STATED EXERCISE: Reproduce word for word the stretch of lines below, from the line containing "collectors: R. Holman" through the last line.
::::::::::
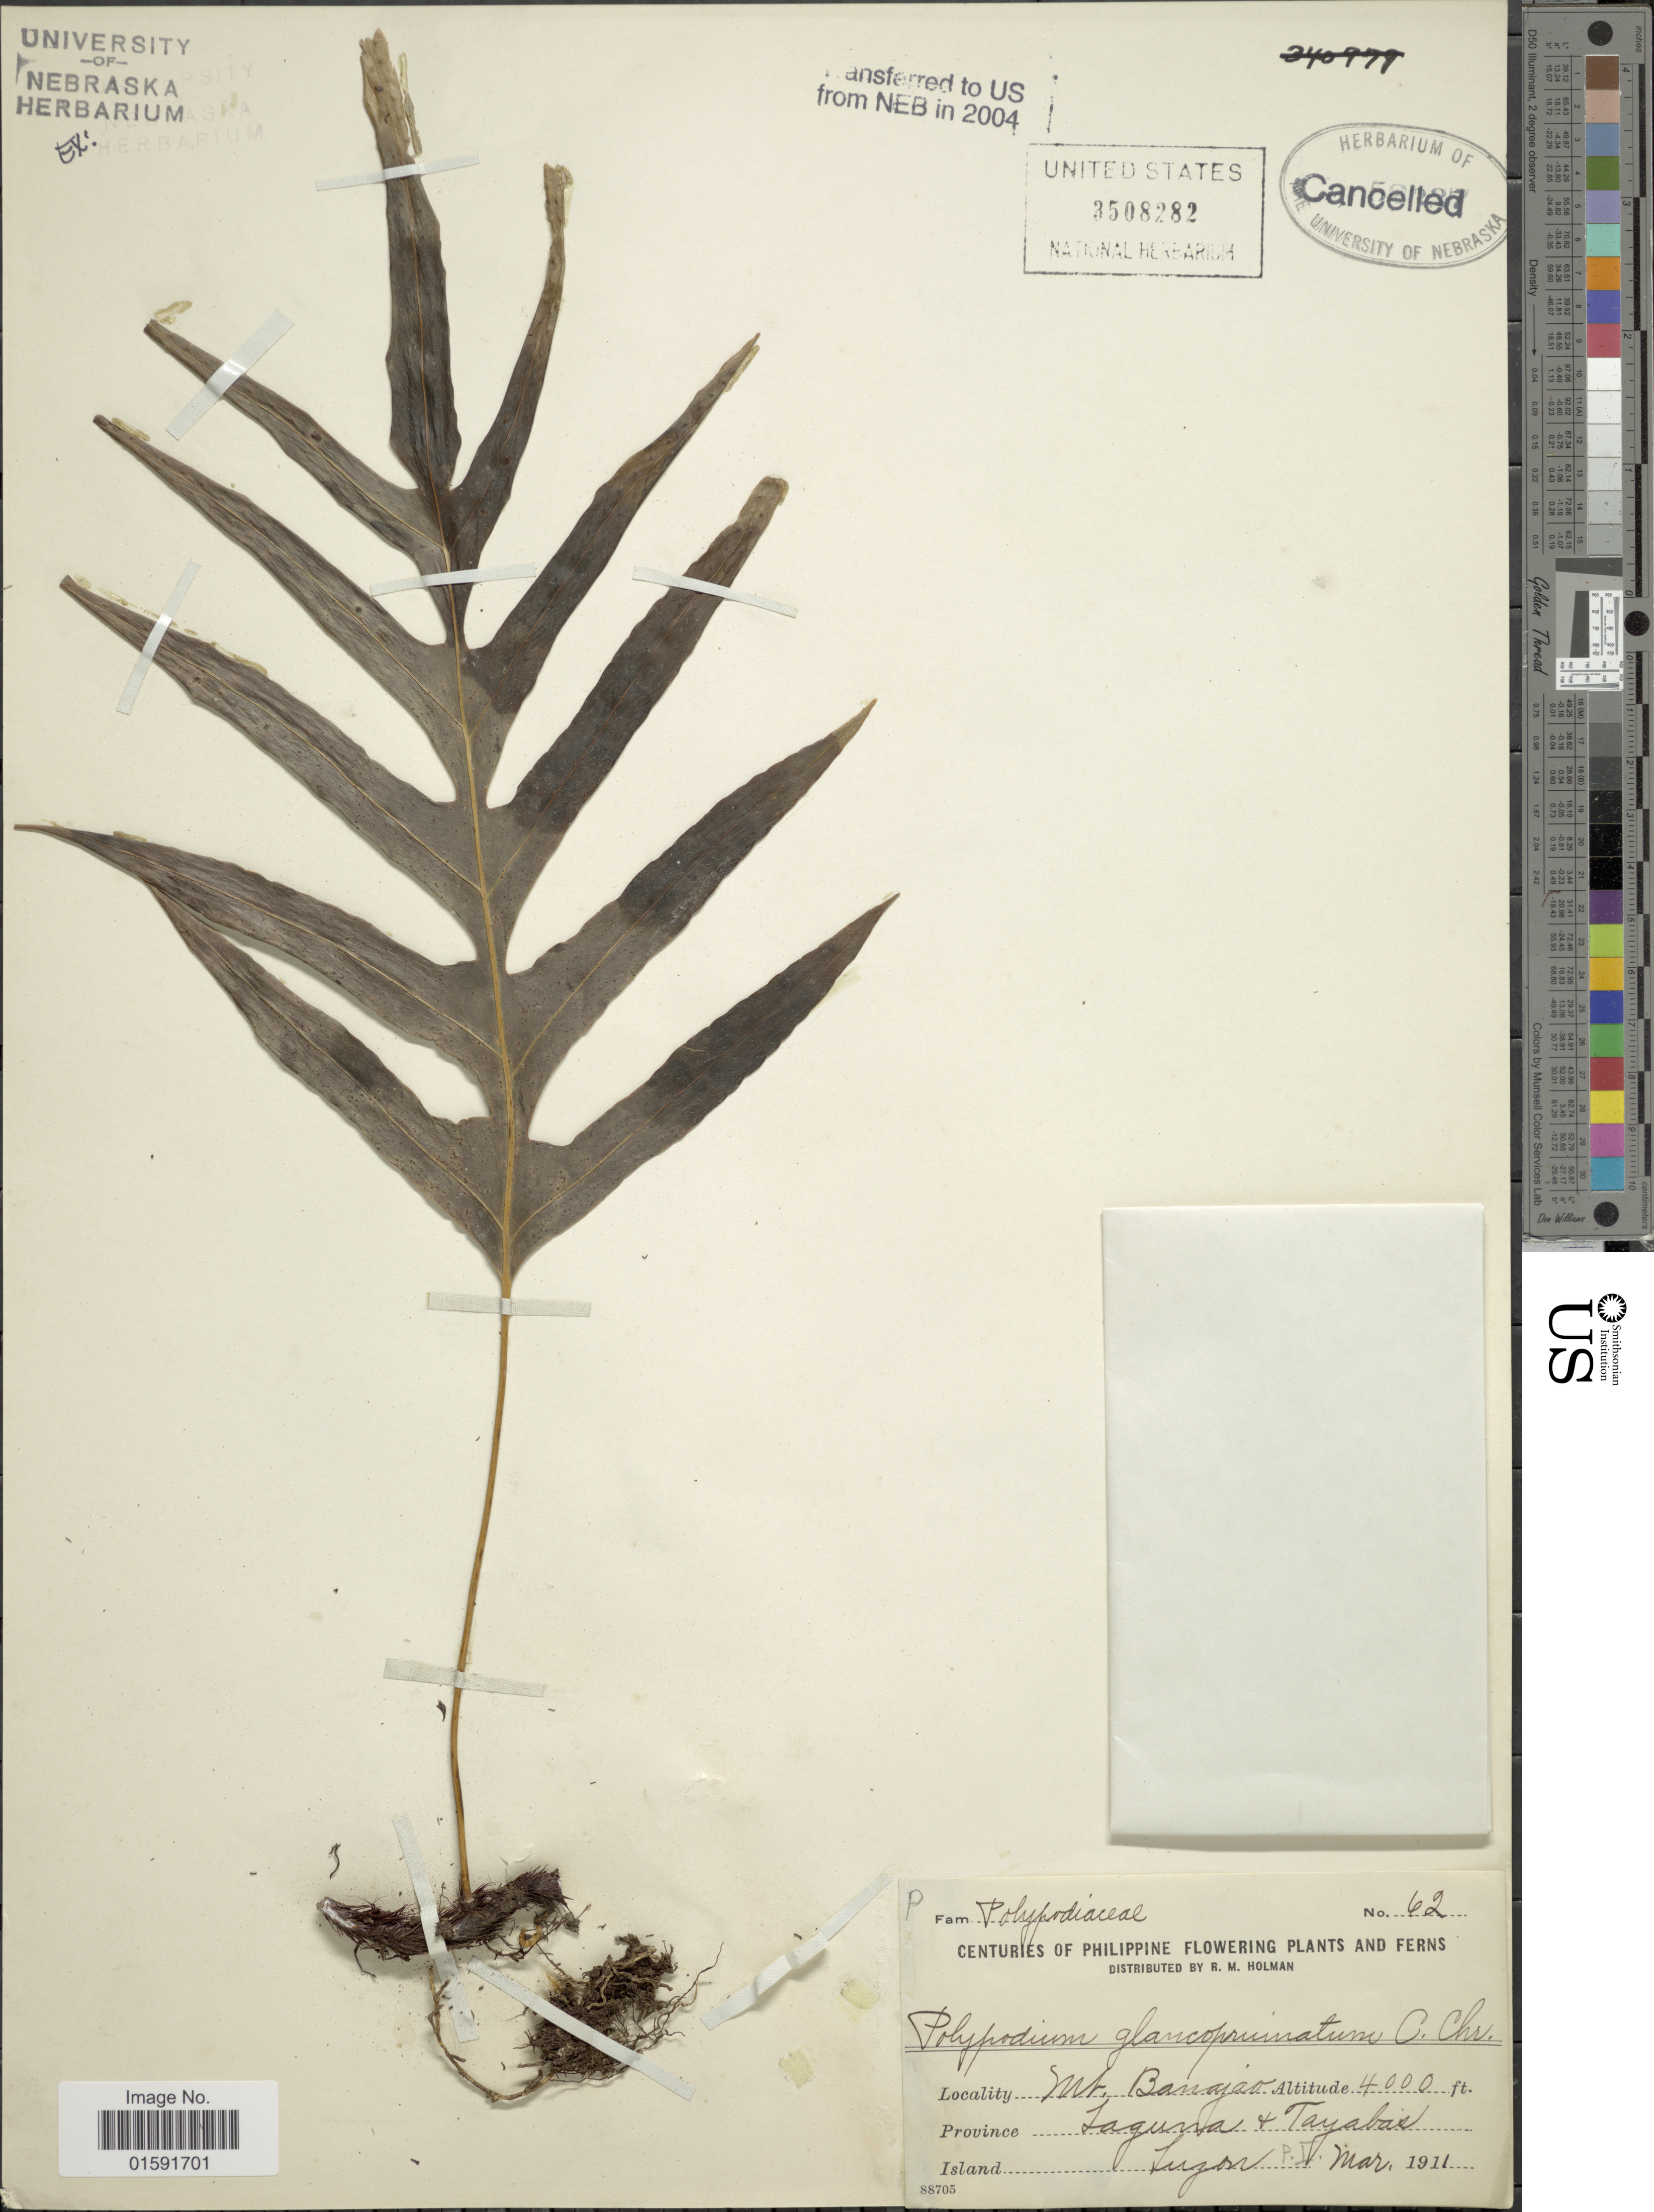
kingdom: Plantae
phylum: Tracheophyta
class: Polypodiopsida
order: Polypodiales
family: Polypodiaceae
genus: Selliguea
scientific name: Selliguea glauca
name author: (J. Sm. ex Brack.) Hovenkamp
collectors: R. Holman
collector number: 62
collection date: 1911-03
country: Philippines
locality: My. Banagao, Taguna + Tayabas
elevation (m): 1219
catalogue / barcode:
::::::::::
RESPONSE BELOW:
collectors: R. Holman
collector number: 62
collection date: 1911-03
country: Philippines
locality: My. Banagao, Taguna + Tayabas
elevation (m): 1219
catalogue / barcode:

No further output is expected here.